[Listed records]
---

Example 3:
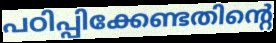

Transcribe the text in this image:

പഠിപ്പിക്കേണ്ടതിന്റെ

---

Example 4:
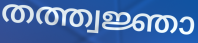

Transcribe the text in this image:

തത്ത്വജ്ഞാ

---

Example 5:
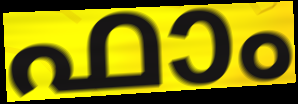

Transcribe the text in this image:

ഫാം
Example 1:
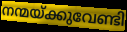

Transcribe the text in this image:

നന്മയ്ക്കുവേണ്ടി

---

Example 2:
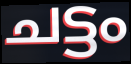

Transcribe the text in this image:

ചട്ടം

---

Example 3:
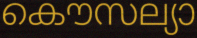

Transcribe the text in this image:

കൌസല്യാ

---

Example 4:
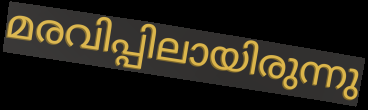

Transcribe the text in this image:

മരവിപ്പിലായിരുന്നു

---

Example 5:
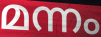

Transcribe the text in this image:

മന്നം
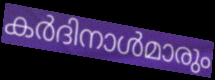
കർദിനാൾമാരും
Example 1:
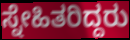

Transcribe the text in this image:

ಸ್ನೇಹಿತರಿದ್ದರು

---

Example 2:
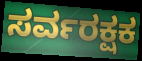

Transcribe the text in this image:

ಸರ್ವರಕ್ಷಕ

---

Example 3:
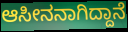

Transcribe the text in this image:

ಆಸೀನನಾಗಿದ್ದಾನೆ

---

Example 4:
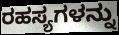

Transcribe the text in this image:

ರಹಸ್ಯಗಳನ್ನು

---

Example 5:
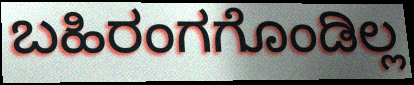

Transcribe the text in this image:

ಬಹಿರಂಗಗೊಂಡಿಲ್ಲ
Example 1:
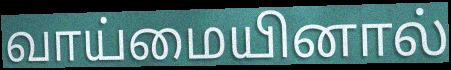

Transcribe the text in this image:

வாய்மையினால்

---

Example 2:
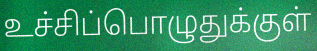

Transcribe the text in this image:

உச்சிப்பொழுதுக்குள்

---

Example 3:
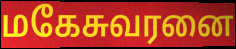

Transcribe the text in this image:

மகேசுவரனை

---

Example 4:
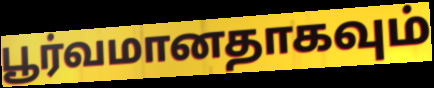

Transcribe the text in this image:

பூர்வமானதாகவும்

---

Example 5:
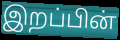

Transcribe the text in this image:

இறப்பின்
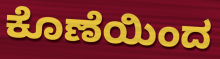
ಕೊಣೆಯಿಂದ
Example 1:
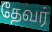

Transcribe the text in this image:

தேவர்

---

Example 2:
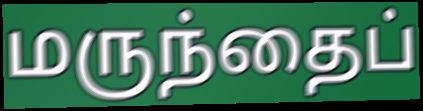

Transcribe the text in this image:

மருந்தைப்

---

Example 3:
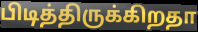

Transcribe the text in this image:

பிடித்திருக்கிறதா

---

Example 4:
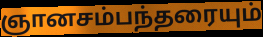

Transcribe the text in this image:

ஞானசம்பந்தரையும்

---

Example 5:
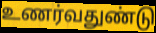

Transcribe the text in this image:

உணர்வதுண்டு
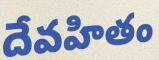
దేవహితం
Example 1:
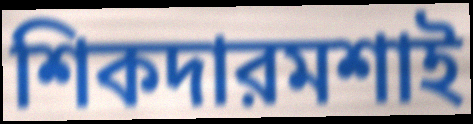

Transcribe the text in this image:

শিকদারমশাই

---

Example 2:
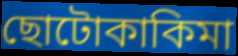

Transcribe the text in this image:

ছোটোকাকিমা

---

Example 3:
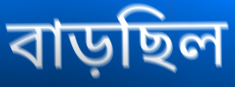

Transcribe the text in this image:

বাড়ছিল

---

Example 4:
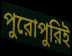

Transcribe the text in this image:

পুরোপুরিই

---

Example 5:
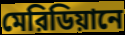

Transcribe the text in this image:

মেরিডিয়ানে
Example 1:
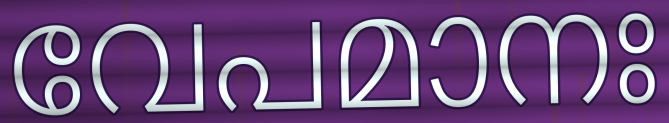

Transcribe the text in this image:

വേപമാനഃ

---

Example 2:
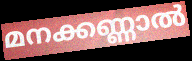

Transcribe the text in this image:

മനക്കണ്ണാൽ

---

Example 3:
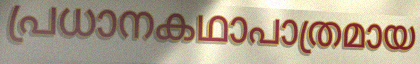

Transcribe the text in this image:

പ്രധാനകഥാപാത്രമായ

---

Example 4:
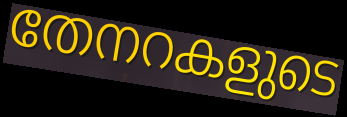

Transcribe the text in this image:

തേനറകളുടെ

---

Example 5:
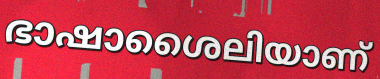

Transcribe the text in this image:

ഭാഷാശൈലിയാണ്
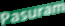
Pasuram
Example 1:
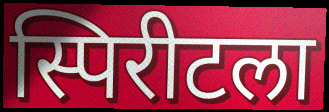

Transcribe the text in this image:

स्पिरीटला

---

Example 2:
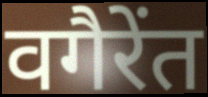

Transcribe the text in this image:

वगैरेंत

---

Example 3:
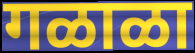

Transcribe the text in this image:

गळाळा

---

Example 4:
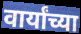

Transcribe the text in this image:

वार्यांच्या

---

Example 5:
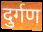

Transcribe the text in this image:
[/Listed records]
**Task to carry out**
Transcribe all records verbatim, no pictures.

**Response area**
---

Example 3:

Transcribe the text in this image:

പഠിപ്പിക്കേണ്ടതിന്റെ

---

Example 4:

Transcribe the text in this image:

തത്ത്വജ്ഞാ

---

Example 5:

Transcribe the text in this image:

ഫാം
Example 1:

Transcribe the text in this image:

നന്മയ്ക്കുവേണ്ടി

---

Example 2:

Transcribe the text in this image:

ചട്ടം

---

Example 3:

Transcribe the text in this image:

കൌസല്യാ

---

Example 4:

Transcribe the text in this image:

മരവിപ്പിലായിരുന്നു

---

Example 5:

Transcribe the text in this image:

മന്നം
കർദിനാൾമാരും
Example 1:

Transcribe the text in this image:

ಸ್ನೇಹಿತರಿದ್ದರು

---

Example 2:

Transcribe the text in this image:

ಸರ್ವರಕ್ಷಕ

---

Example 3:

Transcribe the text in this image:

ಆಸೀನನಾಗಿದ್ದಾನೆ

---

Example 4:

Transcribe the text in this image:

ರಹಸ್ಯಗಳನ್ನು

---

Example 5:

Transcribe the text in this image:

ಬಹಿರಂಗಗೊಂಡಿಲ್ಲ
Example 1:

Transcribe the text in this image:

வாய்மையினால்

---

Example 2:

Transcribe the text in this image:

உச்சிப்பொழுதுக்குள்

---

Example 3:

Transcribe the text in this image:

மகேசுவரனை

---

Example 4:

Transcribe the text in this image:

பூர்வமானதாகவும்

---

Example 5:

Transcribe the text in this image:

இறப்பின்
ಕೊಣೆಯಿಂದ
Example 1:

Transcribe the text in this image:

தேவர்

---

Example 2:

Transcribe the text in this image:

மருந்தைப்

---

Example 3:

Transcribe the text in this image:

பிடித்திருக்கிறதா

---

Example 4:

Transcribe the text in this image:

ஞானசம்பந்தரையும்

---

Example 5:

Transcribe the text in this image:

உணர்வதுண்டு
దేవహితం
Example 1:

Transcribe the text in this image:

শিকদারমশাই

---

Example 2:

Transcribe the text in this image:

ছোটোকাকিমা

---

Example 3:

Transcribe the text in this image:

বাড়ছিল

---

Example 4:

Transcribe the text in this image:

পুরোপুরিই

---

Example 5:

Transcribe the text in this image:

মেরিডিয়ানে
Example 1:

Transcribe the text in this image:

വേപമാനഃ

---

Example 2:

Transcribe the text in this image:

മനക്കണ്ണാൽ

---

Example 3:

Transcribe the text in this image:

പ്രധാനകഥാപാത്രമായ

---

Example 4:

Transcribe the text in this image:

തേനറകളുടെ

---

Example 5:

Transcribe the text in this image:

ഭാഷാശൈലിയാണ്
Pasuram
Example 1:

Transcribe the text in this image:

स्पिरीटला

---

Example 2:

Transcribe the text in this image:

वगैरेंत

---

Example 3:

Transcribe the text in this image:

गळाळा

---

Example 4:

Transcribe the text in this image:

वार्यांच्या

---

Example 5:

Transcribe the text in this image:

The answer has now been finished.